>> begin Excerpt

Bonkers Loony Conspiracy

Warning: may contain traces of a nut.

Monday, January 29, 2007

The Sentinel

Oh my lordy-lord, madcap Bonkers fans... what a failings.

Since you heard from Bonkers headquarters, my good self has completed two exams on the subject of the politics of the United States of Americaland. Well, I say completed... I mean struggled through to the bloody conclusion, cuts across my face and sweat and tears forming the words on the page. So, all in all, it went as expected, then.

Remember last year's multiple choice examination on International Political Theory? How the questions were as simple as What is the capital city of England? A: London ? B: 1942? in all seriousness? Well, let me give you an example of a multiple choice question from last week's American government and politics one: Calculate the exact amount spent on the US Defence budget during the months October-December of 1935 converted into Yen. Based on your answer, what did Richard Nixon have for dinner on the evening of 7th April 1972? A: Chicken kiev? B: $253.02? C: Cuban Missile Crisis? D: The House of Representatives? I mean, come on! While the answer is blatantly D, I just felt like it wasn't going well...

Then came the essay-style questions. We were tasked with answering two in two hours. I turned over the paper, saw one I liked, answered it very well, felt pleased... then looked at the other six available questions and realised I didn't have an answer for any of them. I hurridly cobbled together something awkward about the November 2006 mid-terms, using A-Level stuff I'd learned about voting patterns, and left the room.

So now, with all the vigilance of a sentinel, I'm waiting for the results. Add to this the 63% I already know I got for the US essay and I think my overall mark will be a low 40%. And that's if I've passed at all. Also I looked over my Imperial China essay I handed in earlier on in the semester and realised it's absolute nonsense, so brilliant: I'm coming to August!

I've had a good few days of sitting in bed and watching Friends on DVD (oh yes, I got "The One With All Ten Seasons" from HMV... in other words, the complete saga of the sitcom is all mine! I'm halfway through Season 2 and I've realised I'm actually Chandler Bing: could I be more of a sarcastic and jokey layabout?) and eating biscuits. This morning I began an extensive job hunt, as I'm desperately short on cash when I reach the end of terms and, with Easter approaching faster than anybody actually realises (hello? Seven weeks? Panic! Grahrheaherhahshah, etc.), I need some extra cash in my back pocket, mainly for the House of Death (now with extra death and no extra cash). Oh, and the forthcoming release of Casino Royale on DVD needs to be purchased. Oh oh, and I'm now buying books for my new courses, which started this afternoon. Oh oh oh, and they're cool.

>> end Excerpt
>> begin Raw records

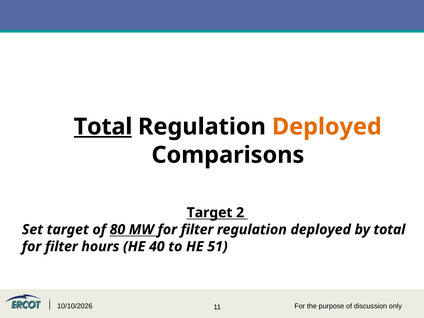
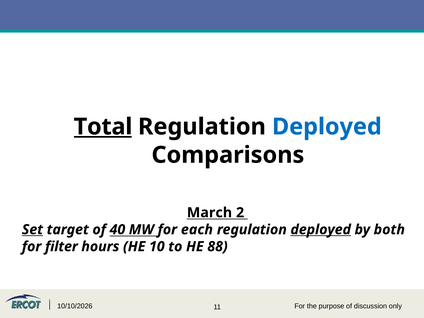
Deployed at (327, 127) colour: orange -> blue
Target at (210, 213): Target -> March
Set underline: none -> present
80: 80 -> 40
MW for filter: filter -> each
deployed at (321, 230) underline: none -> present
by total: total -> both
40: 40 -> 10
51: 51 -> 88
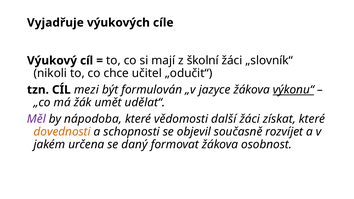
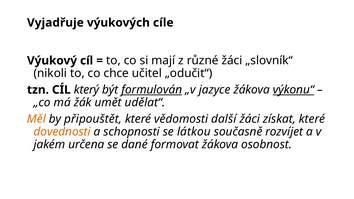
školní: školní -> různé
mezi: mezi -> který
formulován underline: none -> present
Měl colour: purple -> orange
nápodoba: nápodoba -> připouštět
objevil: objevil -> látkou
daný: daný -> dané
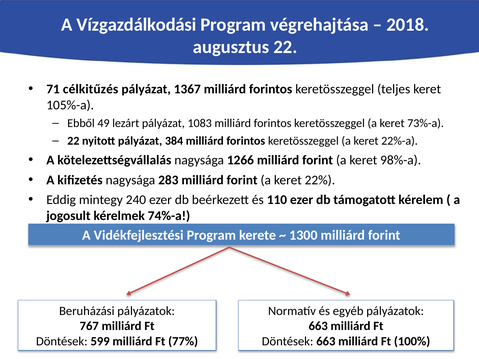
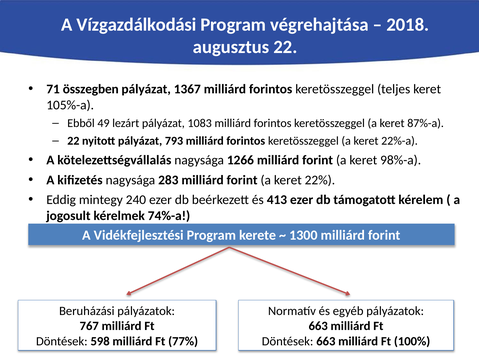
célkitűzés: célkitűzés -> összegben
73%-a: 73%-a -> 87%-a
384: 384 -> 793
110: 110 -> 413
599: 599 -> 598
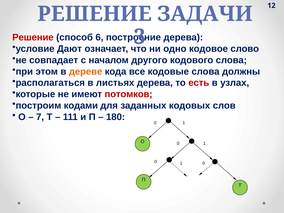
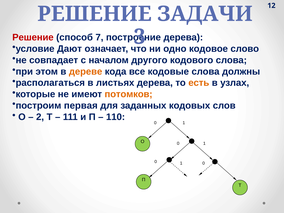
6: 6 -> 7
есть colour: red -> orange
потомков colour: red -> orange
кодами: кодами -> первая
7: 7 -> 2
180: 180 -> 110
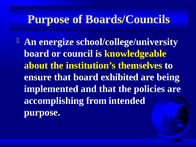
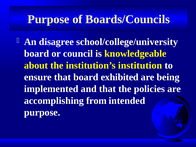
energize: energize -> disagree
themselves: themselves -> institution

>> end Raw records

Written exercise A -
Translate this sentence from the blog post about exams into Spanish: "So now, with all the vigilance of a sentinel, I'm waiting for the results."
Written exercise B -
In the blog post about exams, list the answer options given for the sample multiple choice question about Richard Nixon's dinner.

Reply A -
Así que ahora, con toda la vigilancia de un centinela, estoy esperando los resultados.

Reply B -
- Chicken kiev
- $253.02
- Cuban Missile Crisis
- The House of Representatives